━━━━━ INFORMATION PROVIDED ━━━━━

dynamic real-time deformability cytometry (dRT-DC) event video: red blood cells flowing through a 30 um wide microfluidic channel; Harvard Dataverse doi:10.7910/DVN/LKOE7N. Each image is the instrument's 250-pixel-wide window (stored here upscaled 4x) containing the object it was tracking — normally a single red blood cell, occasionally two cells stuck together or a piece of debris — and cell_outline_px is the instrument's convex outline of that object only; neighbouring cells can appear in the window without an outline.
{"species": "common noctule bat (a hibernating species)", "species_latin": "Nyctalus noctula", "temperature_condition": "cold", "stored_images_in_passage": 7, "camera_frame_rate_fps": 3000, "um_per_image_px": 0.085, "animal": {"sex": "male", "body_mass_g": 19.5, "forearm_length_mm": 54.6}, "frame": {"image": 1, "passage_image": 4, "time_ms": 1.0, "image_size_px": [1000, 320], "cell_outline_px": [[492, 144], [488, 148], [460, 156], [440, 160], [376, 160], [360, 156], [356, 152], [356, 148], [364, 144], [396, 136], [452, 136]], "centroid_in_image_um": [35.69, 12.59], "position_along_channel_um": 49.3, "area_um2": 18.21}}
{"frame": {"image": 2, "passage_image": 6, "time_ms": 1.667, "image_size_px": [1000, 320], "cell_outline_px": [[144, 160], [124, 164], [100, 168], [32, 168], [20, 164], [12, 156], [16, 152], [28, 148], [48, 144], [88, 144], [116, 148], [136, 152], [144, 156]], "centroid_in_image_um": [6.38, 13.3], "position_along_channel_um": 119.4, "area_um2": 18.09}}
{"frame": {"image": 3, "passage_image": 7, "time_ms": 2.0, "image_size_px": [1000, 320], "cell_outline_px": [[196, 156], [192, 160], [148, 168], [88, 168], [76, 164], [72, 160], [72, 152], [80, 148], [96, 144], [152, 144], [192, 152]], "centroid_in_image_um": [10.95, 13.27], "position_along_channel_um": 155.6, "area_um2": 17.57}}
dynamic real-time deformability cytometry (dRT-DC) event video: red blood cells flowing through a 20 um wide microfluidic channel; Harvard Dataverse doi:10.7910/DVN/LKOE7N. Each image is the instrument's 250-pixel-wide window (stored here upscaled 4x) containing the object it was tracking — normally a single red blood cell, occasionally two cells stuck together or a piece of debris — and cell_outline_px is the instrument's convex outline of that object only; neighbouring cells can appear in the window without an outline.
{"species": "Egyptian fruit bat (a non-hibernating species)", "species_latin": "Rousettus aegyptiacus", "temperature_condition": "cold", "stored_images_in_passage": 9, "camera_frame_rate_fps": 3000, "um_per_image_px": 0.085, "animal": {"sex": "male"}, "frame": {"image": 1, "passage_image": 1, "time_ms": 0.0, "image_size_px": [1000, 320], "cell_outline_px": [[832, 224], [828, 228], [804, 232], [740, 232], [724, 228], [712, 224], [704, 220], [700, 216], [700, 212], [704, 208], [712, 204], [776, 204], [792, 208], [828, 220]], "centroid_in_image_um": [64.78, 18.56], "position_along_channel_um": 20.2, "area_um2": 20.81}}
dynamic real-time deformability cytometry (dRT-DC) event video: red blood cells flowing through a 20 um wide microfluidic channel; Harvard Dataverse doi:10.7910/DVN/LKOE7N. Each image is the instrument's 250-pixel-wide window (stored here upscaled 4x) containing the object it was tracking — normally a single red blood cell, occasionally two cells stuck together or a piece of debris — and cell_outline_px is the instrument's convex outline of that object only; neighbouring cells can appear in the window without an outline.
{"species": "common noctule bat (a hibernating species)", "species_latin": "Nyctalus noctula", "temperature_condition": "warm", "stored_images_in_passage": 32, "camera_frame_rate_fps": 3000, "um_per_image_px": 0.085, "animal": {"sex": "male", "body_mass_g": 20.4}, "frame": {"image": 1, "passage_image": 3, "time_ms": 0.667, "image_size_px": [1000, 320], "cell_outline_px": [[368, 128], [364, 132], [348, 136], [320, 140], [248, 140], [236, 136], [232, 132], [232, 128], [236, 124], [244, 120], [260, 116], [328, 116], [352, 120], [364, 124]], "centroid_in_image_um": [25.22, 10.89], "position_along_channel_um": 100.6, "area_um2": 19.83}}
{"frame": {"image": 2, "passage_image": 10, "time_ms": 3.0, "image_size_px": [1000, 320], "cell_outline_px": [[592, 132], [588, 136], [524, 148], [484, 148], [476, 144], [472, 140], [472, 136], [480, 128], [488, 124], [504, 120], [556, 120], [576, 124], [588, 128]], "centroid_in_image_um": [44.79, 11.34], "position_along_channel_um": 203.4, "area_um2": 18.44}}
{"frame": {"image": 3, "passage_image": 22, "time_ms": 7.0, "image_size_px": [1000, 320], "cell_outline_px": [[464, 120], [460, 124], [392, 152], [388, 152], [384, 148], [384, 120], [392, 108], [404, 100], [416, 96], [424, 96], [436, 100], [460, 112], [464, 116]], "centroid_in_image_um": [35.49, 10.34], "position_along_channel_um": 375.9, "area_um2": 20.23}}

━━━━━

**GOAL**. Retype all of the entries precisely as they are.

**WORKED SOLUTION**.
dynamic real-time deformability cytometry (dRT-DC) event video: red blood cells flowing through a 30 um wide microfluidic channel; Harvard Dataverse doi:10.7910/DVN/LKOE7N. Each image is the instrument's 250-pixel-wide window (stored here upscaled 4x) containing the object it was tracking — normally a single red blood cell, occasionally two cells stuck together or a piece of debris — and cell_outline_px is the instrument's convex outline of that object only; neighbouring cells can appear in the window without an outline.
{"species": "common noctule bat (a hibernating species)", "species_latin": "Nyctalus noctula", "temperature_condition": "cold", "stored_images_in_passage": 7, "camera_frame_rate_fps": 3000, "um_per_image_px": 0.085, "animal": {"sex": "male", "body_mass_g": 19.5, "forearm_length_mm": 54.6}, "frame": {"image": 1, "passage_image": 4, "time_ms": 1.0, "image_size_px": [1000, 320], "cell_outline_px": [[492, 144], [488, 148], [460, 156], [440, 160], [376, 160], [360, 156], [356, 152], [356, 148], [364, 144], [396, 136], [452, 136]], "centroid_in_image_um": [35.69, 12.59], "position_along_channel_um": 49.3, "area_um2": 18.21}}
{"frame": {"image": 2, "passage_image": 6, "time_ms": 1.667, "image_size_px": [1000, 320], "cell_outline_px": [[144, 160], [124, 164], [100, 168], [32, 168], [20, 164], [12, 156], [16, 152], [28, 148], [48, 144], [88, 144], [116, 148], [136, 152], [144, 156]], "centroid_in_image_um": [6.38, 13.3], "position_along_channel_um": 119.4, "area_um2": 18.09}}
{"frame": {"image": 3, "passage_image": 7, "time_ms": 2.0, "image_size_px": [1000, 320], "cell_outline_px": [[196, 156], [192, 160], [148, 168], [88, 168], [76, 164], [72, 160], [72, 152], [80, 148], [96, 144], [152, 144], [192, 152]], "centroid_in_image_um": [10.95, 13.27], "position_along_channel_um": 155.6, "area_um2": 17.57}}
dynamic real-time deformability cytometry (dRT-DC) event video: red blood cells flowing through a 20 um wide microfluidic channel; Harvard Dataverse doi:10.7910/DVN/LKOE7N. Each image is the instrument's 250-pixel-wide window (stored here upscaled 4x) containing the object it was tracking — normally a single red blood cell, occasionally two cells stuck together or a piece of debris — and cell_outline_px is the instrument's convex outline of that object only; neighbouring cells can appear in the window without an outline.
{"species": "Egyptian fruit bat (a non-hibernating species)", "species_latin": "Rousettus aegyptiacus", "temperature_condition": "cold", "stored_images_in_passage": 9, "camera_frame_rate_fps": 3000, "um_per_image_px": 0.085, "animal": {"sex": "male"}, "frame": {"image": 1, "passage_image": 1, "time_ms": 0.0, "image_size_px": [1000, 320], "cell_outline_px": [[832, 224], [828, 228], [804, 232], [740, 232], [724, 228], [712, 224], [704, 220], [700, 216], [700, 212], [704, 208], [712, 204], [776, 204], [792, 208], [828, 220]], "centroid_in_image_um": [64.78, 18.56], "position_along_channel_um": 20.2, "area_um2": 20.81}}
dynamic real-time deformability cytometry (dRT-DC) event video: red blood cells flowing through a 20 um wide microfluidic channel; Harvard Dataverse doi:10.7910/DVN/LKOE7N. Each image is the instrument's 250-pixel-wide window (stored here upscaled 4x) containing the object it was tracking — normally a single red blood cell, occasionally two cells stuck together or a piece of debris — and cell_outline_px is the instrument's convex outline of that object only; neighbouring cells can appear in the window without an outline.
{"species": "common noctule bat (a hibernating species)", "species_latin": "Nyctalus noctula", "temperature_condition": "warm", "stored_images_in_passage": 32, "camera_frame_rate_fps": 3000, "um_per_image_px": 0.085, "animal": {"sex": "male", "body_mass_g": 20.4}, "frame": {"image": 1, "passage_image": 3, "time_ms": 0.667, "image_size_px": [1000, 320], "cell_outline_px": [[368, 128], [364, 132], [348, 136], [320, 140], [248, 140], [236, 136], [232, 132], [232, 128], [236, 124], [244, 120], [260, 116], [328, 116], [352, 120], [364, 124]], "centroid_in_image_um": [25.22, 10.89], "position_along_channel_um": 100.6, "area_um2": 19.83}}
{"frame": {"image": 2, "passage_image": 10, "time_ms": 3.0, "image_size_px": [1000, 320], "cell_outline_px": [[592, 132], [588, 136], [524, 148], [484, 148], [476, 144], [472, 140], [472, 136], [480, 128], [488, 124], [504, 120], [556, 120], [576, 124], [588, 128]], "centroid_in_image_um": [44.79, 11.34], "position_along_channel_um": 203.4, "area_um2": 18.44}}
{"frame": {"image": 3, "passage_image": 22, "time_ms": 7.0, "image_size_px": [1000, 320], "cell_outline_px": [[464, 120], [460, 124], [392, 152], [388, 152], [384, 148], [384, 120], [392, 108], [404, 100], [416, 96], [424, 96], [436, 100], [460, 112], [464, 116]], "centroid_in_image_um": [35.49, 10.34], "position_along_channel_um": 375.9, "area_um2": 20.23}}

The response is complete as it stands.